Mike Isaac

Recent Posts by Mike Isaac

PayPal Teases Beacon, a Piece of Hands-Free Payment Hardware Fighting an Uphill Battle

E-commerce companies really, really want to change the way you buy things.

The latest bid comes from PayPal in the form of “Beacon,” a piece of hardware built for merchants with the aim of making retail in-store transactions hands-free.

The pitch: Plug the small, attractive piece of PayPal-designed hardware into a power outlet at your retail store. The device taps into the point-of-sale software at the store (provided it’s compatible with PayPal’s app) and will auto-recognize when customers walk into their store. From there, customers can pay via their PayPal accounts at the point of sale, without having to pull out their phones or wallets.

Sound familiar? Probably because you’ve seen it before with Square’s Wallet product, another hands-free payment option, which lets you pay at partnering businesses by simply giving the cashier your name. PayPal’s value proposition, however, is that Beacon uses Bluetooth technology to recognize your smartphone (or rather the updated PayPal app on your smartphone), rather than Square’s app, which sucked battery life from users’ phones.

It’s a neat trick, and if it’s as simple as merchants accepting free hardware, I could see some decent adoption.
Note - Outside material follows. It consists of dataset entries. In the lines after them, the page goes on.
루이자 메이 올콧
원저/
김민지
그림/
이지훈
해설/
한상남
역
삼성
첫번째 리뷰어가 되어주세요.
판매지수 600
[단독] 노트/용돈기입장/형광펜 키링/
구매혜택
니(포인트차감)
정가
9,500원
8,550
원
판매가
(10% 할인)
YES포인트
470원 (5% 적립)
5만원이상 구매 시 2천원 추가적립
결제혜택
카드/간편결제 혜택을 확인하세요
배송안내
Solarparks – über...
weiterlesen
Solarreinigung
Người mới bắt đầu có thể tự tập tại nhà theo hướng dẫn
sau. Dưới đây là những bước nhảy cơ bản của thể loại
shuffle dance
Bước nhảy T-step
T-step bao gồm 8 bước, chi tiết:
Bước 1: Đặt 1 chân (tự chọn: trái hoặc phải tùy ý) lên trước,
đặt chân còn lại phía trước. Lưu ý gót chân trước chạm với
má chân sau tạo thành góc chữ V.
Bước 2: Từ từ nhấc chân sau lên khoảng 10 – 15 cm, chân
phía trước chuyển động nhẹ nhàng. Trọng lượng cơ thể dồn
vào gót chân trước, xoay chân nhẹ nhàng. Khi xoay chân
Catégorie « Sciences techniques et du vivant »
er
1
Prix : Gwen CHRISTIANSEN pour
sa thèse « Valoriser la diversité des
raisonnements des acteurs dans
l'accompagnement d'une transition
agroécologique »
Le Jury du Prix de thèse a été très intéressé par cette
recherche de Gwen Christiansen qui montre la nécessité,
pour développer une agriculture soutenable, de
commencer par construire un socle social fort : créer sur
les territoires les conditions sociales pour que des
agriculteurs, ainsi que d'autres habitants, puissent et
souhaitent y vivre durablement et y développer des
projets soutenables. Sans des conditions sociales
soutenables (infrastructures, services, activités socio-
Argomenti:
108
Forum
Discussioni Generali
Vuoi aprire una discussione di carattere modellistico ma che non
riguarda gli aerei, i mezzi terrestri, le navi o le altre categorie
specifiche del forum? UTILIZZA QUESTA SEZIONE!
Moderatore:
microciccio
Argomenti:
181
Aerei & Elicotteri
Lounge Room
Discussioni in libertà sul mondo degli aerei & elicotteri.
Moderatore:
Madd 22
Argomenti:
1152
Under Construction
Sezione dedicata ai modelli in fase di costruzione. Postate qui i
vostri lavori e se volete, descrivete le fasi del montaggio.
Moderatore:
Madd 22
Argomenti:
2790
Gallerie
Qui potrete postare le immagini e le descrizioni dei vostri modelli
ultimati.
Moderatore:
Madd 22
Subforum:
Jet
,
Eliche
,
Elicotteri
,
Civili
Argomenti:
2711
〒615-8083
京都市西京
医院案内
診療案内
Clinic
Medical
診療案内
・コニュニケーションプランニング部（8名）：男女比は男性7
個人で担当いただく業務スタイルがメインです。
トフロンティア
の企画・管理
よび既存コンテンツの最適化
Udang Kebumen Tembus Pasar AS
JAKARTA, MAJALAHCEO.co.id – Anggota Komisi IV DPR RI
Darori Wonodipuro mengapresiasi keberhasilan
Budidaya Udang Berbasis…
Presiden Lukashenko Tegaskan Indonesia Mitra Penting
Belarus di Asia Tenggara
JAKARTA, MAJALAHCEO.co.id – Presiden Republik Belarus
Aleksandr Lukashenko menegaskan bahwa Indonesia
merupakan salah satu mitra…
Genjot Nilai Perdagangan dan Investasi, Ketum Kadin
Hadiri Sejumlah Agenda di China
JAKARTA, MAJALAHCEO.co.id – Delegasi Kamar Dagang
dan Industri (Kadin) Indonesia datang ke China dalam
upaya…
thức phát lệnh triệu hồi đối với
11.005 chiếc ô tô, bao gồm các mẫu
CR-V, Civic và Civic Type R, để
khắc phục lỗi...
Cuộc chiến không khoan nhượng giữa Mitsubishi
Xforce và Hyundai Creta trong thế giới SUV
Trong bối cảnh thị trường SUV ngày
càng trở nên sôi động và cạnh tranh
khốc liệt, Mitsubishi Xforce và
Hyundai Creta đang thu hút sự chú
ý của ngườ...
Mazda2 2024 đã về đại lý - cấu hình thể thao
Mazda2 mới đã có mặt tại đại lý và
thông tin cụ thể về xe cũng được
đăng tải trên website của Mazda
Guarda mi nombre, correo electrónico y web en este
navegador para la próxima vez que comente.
The problem is, it’s not exactly untrodden territory. Other payments startups have tried for wide distribution by giving out products to merchants (think Scvngr’s LevelUp, for one) with limited success. The experience is fragmented. Merchants aren’t able to properly train their staff to handle multiple types of payments from companies. And it usually means downloading yet another app for the phone.

PayPal’s potential advantage is scale and resources: Seed the market with a bunch of free hardware, and you’ll potentially gain a bunch of new hands-free merchant evangelists. Or perhaps send that hardware out to the myriad Home Depots that already integrate some PayPal purchasing options.

Still, many have yet to be truly convinced by any payments company that their solution is easier than a straight-up analog one: Slapping cold, hard cash down on the counter.

Don’t expect to see PayPal’s Beacon any time soon; it’s testing with only a handful of merchants in the near future, with a presumed wider rollout to come in 2014.